RESULTS: sSiglec-8 levels were detectable in 6/10 ND and 14/19 MHES subjects (9/11 FIP1L1-PDGFRA-positive, 3/3 idiopathic MHES, 2/2 V617F JAK2-positive, 0/2 exon 13 JAK2 mutation-positive and 0/1 PDGFRB mutation-positive). Mean levels did not differ between the MHES and ND groups (GM 1.27 and 1.86 ng/mL, respectively) and did not correlate with AEC. sSiglec-8 levels in the FIP1L1-PDGFRA-positive subjects decreased significantly in response to imatinib (from 2.41 to 0.93; Wilcoxon test, P<0.05, n=8). Surprisingly, sSiglec-8 was undetectable in all 22 subjects with D816V KIT-positive SM, including 4 D816V KIT-positive SM-eo patients with AEC>1900/μL. SM serum did not inhibit detection of recombinant sSiglec-8 in vitro.
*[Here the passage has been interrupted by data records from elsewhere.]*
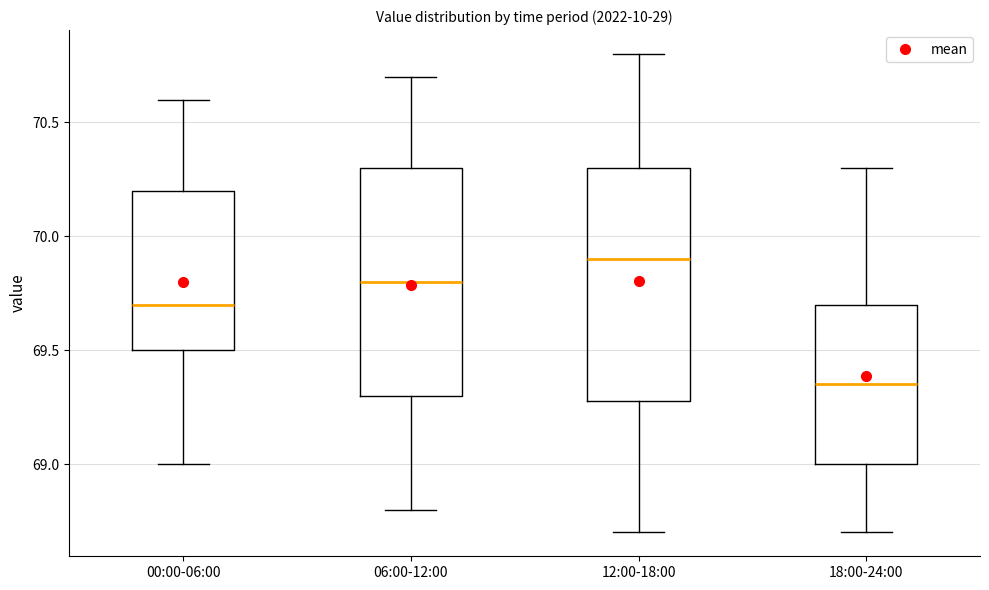

Reading left to right, transcribe this box plot: for each box, give where its median line is, the range the box spans, and where its two whiskers end, as read against the y-axis. The values are not printed on the chart, so give them approximately, as read against the axis.

00:00-06:00: median 69.70, box 69.50 to 70.20, whiskers 69.00 to 70.60
06:00-12:00: median 69.80, box 69.30 to 70.30, whiskers 68.80 to 70.70
12:00-18:00: median 69.90, box 69.30 to 70.30, whiskers 68.70 to 70.80
18:00-24:00: median 69.35, box 69.00 to 69.70, whiskers 68.70 to 70.30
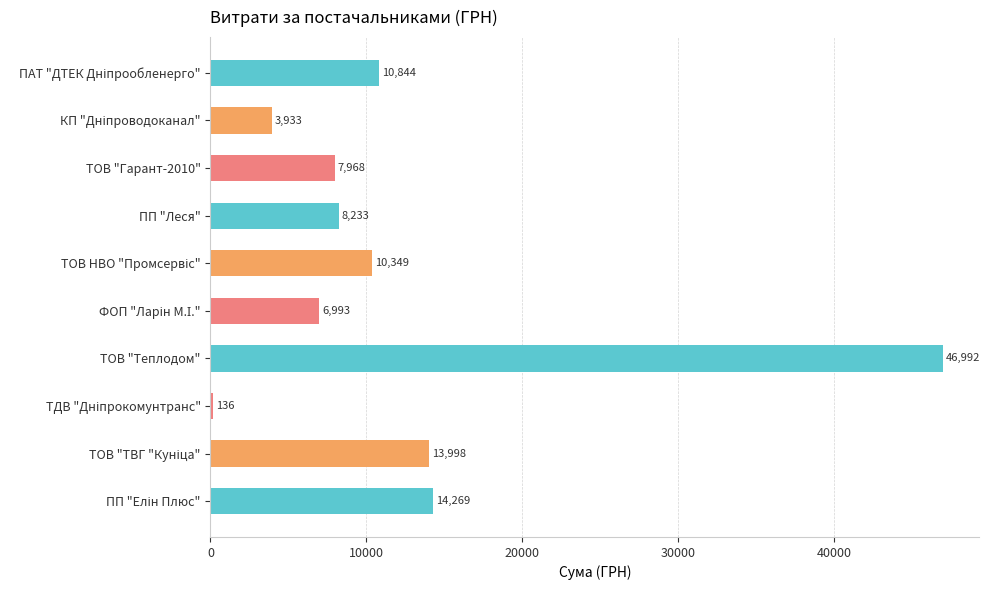

What is the maximum value shown in the chart?

46992.0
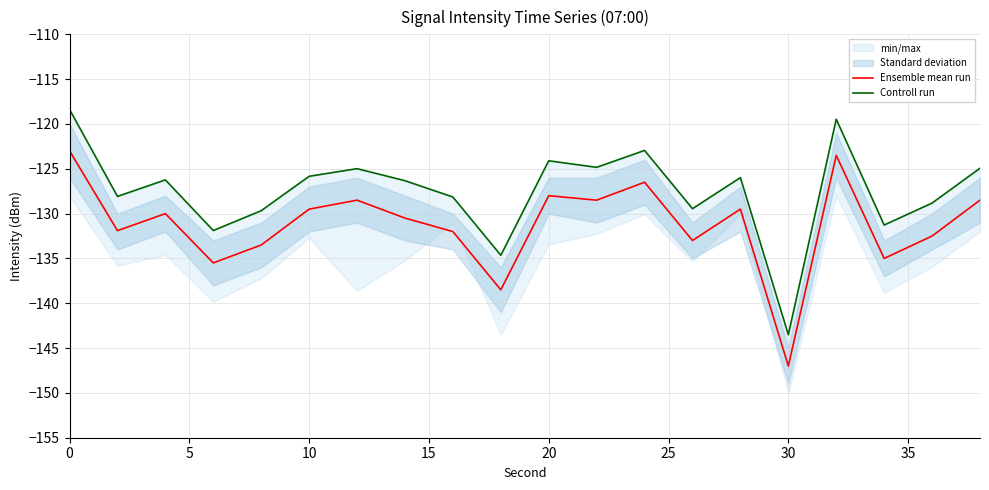

How many data points does each series have?

20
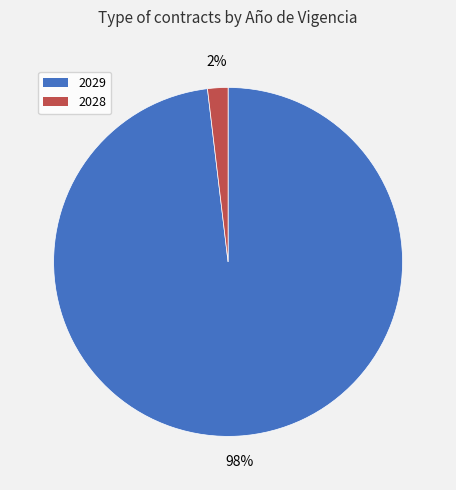

Is it true that 2028 is 7% of the pie?

False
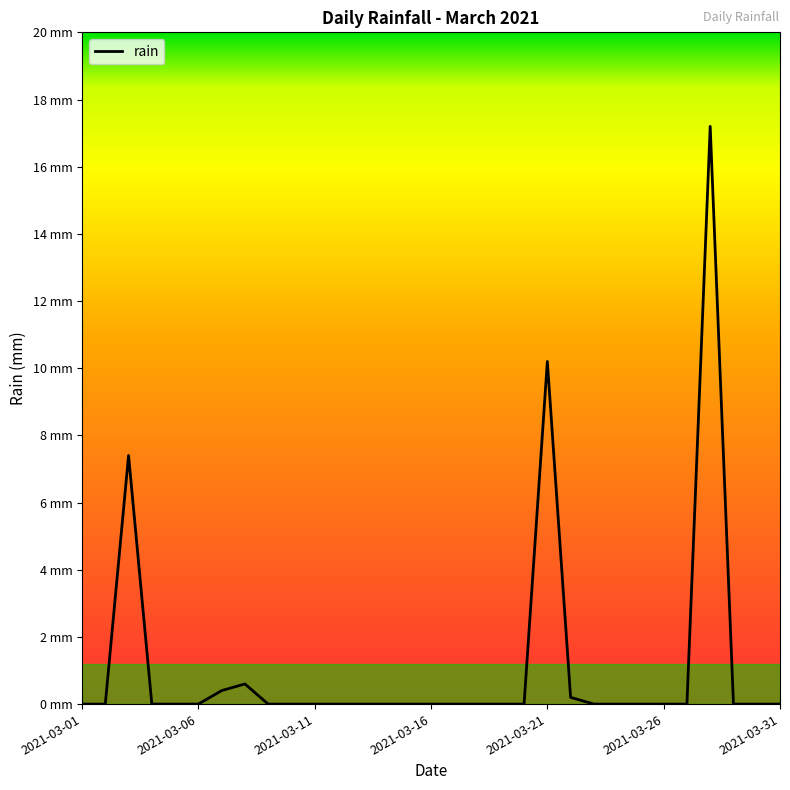

Is this an area chart (filled region under the line)?

No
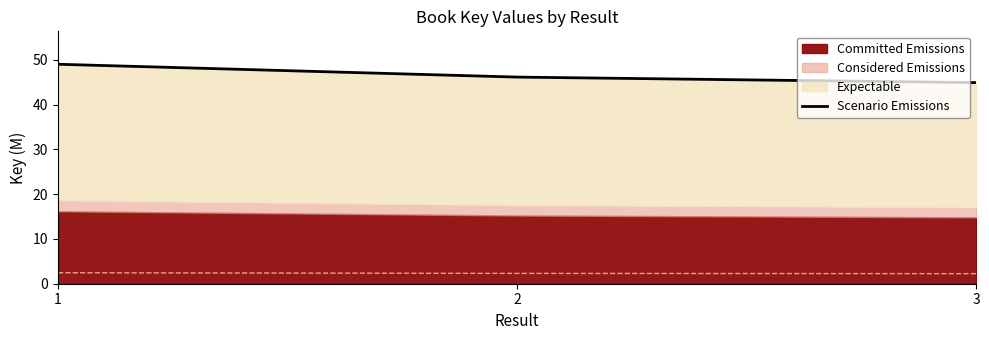

How many data points are less than 46?

1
CONCLUSIONS: Despite expression of Siglec-8 on mast cells and eosinophils in subjects with SM, sSiglec-8 levels were not measurable in these patients and are unlikely to interfere with the efficacy of anti-Siglec-8 antibodies. Whether the D816V KIT mutation prevents receptor shedding remains to be elucidated.